Of course, power alone won’t get you very far, and Davis displayed impressive plate discipline while working a ninth-inning walk. Davis, representing the last out of a nine-run blowout loss, worked a seven-pitch walk, spitting on a couple low breaking balls when he could be forgiven for wanting to just go home. It was a patient, disciplined at-bat that belied his relative inexperience.

“He’s just a confident kid,” Whitting said. “He thinks he can hit, and he can hit. The mindset’s a powerful, powerful thing and he’s got a lot of confidence right now.”

As it turns out, he has every right to be confident.

Tony Robichaux’s Metaphor Of The Day

After starting 3-0, Louisiana-Lafayette coach Tony Robichaux wanted to leave the Houston College Classic with a 5-2 record, if not 6-1. But after losses to TCU and Texas Tech, and a midweek loss to Louisiana Tech, Robichaux’s men need to beat Rice in Sunday’s nightcap to leave Houston with even a .500 record.

ULLLogoULL fought back from two different one-run deficits, and took the lead in the seventh, but gave the game away with poor middle infield play in the ninth and 10th innings, providing yet another example of how, in college baseball the team that makes the fewest mistakes wins most of the time.

“We just didn’t make one, two critical plays at a critical time of the game,” Robichaux said. That phrase–critical plays at a critical time of the game–came up repeatedly in Robichaux’s postgame comments, underlining the particularly painful manner in which the Ragin’ Cajuns lost.

With a one-run lead, the bases loaded and one out in the top of the ninth, freshman shortstop Hunter Kasuls–elevated from the nine-hole on Friday to the leadoff spot against Texas Tech, where he went 0-for-5–fielded a ground ball and locked up. His two options at cutting off the tying run, a force at home and a game-ending double play, were both extreme long shots, but by the time he looked to third base, Zach Davis was most of the way there, and by this point his throw to first drew Stefan Trosclair off the bag, and probably wouldn’t have been in time anyway after he’d taken so long to decide on a course of action.

Kasuls was pulled in favor of his platoon mate, Brad Antchak, for the top of the 10th. Antchak booted the potential inning-ending ground ball, which gave Texas Tech new life and allowed the eventual game-winning runs to score.

There go your two critical plays.

Robichaux recognized that Kasuls and Antchak need time to grow into the shoes vacated by Blake Trahan–and what enormous shoes those must be–which led to the following comment about not only his shortstops, but his young players in general.

“They’ve got to try to relax and do what they do in practice,” Robichaux said. “Not come up to the ball to try not to miss it, but to come up to it to catch it, and try to relax. That’s the whole key to this. Like I’ve said before, you can’t teach somebody to fly an airplane in a simulator for his whole life and never put him in the plane.”

Right now, that airplane’s struggling to gain altitude, but Robichaux sees it all as a learning process.

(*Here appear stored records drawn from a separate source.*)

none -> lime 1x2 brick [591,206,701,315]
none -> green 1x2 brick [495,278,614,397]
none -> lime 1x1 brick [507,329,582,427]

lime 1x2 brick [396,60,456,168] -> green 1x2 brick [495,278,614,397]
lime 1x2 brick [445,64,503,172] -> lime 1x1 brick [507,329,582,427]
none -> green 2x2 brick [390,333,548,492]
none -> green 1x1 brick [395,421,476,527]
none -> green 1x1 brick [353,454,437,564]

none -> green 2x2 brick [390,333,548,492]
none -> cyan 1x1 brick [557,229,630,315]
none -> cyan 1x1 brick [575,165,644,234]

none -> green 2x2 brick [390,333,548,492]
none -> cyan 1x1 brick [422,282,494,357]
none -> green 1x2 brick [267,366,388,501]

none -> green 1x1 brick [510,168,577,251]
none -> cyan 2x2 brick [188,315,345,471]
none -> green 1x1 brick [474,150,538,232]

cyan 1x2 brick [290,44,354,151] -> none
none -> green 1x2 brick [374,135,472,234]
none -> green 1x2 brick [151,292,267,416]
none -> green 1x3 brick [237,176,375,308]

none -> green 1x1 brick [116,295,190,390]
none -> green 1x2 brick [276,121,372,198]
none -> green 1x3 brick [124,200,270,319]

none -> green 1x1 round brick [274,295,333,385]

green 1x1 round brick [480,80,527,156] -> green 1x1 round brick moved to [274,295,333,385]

“We’ve got to continue to grow,” Robichaux said.”That’s what we came here to do, win, lose or draw. Every year is a different year. We’re not the same team we were last year. This is not the same team that was in the regionals. We’ve got to forge our way, just like that team did. It forged its way into that team. We’d like to do it early if you can, believe me–you don’t want something like this to get away from you, but you know what? The more pressure it applies to us, and the more weathered we can get getting through stuff like this, hopefully that’ll help us in the long run at the end of the season.”

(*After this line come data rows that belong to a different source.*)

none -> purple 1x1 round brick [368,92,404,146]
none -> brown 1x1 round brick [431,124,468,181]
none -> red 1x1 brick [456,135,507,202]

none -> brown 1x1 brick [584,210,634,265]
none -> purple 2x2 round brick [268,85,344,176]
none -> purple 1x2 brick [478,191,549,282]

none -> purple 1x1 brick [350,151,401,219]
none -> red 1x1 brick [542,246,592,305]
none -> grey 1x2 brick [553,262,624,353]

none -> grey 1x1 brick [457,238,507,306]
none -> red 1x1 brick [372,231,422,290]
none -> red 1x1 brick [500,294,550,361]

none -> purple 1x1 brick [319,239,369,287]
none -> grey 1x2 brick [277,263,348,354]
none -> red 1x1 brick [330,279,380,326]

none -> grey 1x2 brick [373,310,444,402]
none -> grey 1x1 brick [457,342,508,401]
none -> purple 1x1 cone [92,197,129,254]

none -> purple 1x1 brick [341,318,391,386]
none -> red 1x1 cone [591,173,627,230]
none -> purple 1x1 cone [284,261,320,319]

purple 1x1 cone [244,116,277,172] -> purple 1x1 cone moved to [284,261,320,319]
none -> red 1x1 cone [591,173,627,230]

Robichaux is by no means happy with his team’s unexpected three-game losing streak, but whatever the outcome of the tournament finale against Rice, he views games against the three big Texas schools as an important diagnostic for a team that’s still finding its footing.

“If we’d been playing a bad team back at home today, you’d probably overcome that right there, and you’d probably win and start to believe that you’re really good,” Robichaux said. “But now we get to really understand the difference between when you don’t make the critical play at a critical time of the game when you play very good teams.”

And for the future?

“Tough times never last,” Robichaux said. “Just tough people.”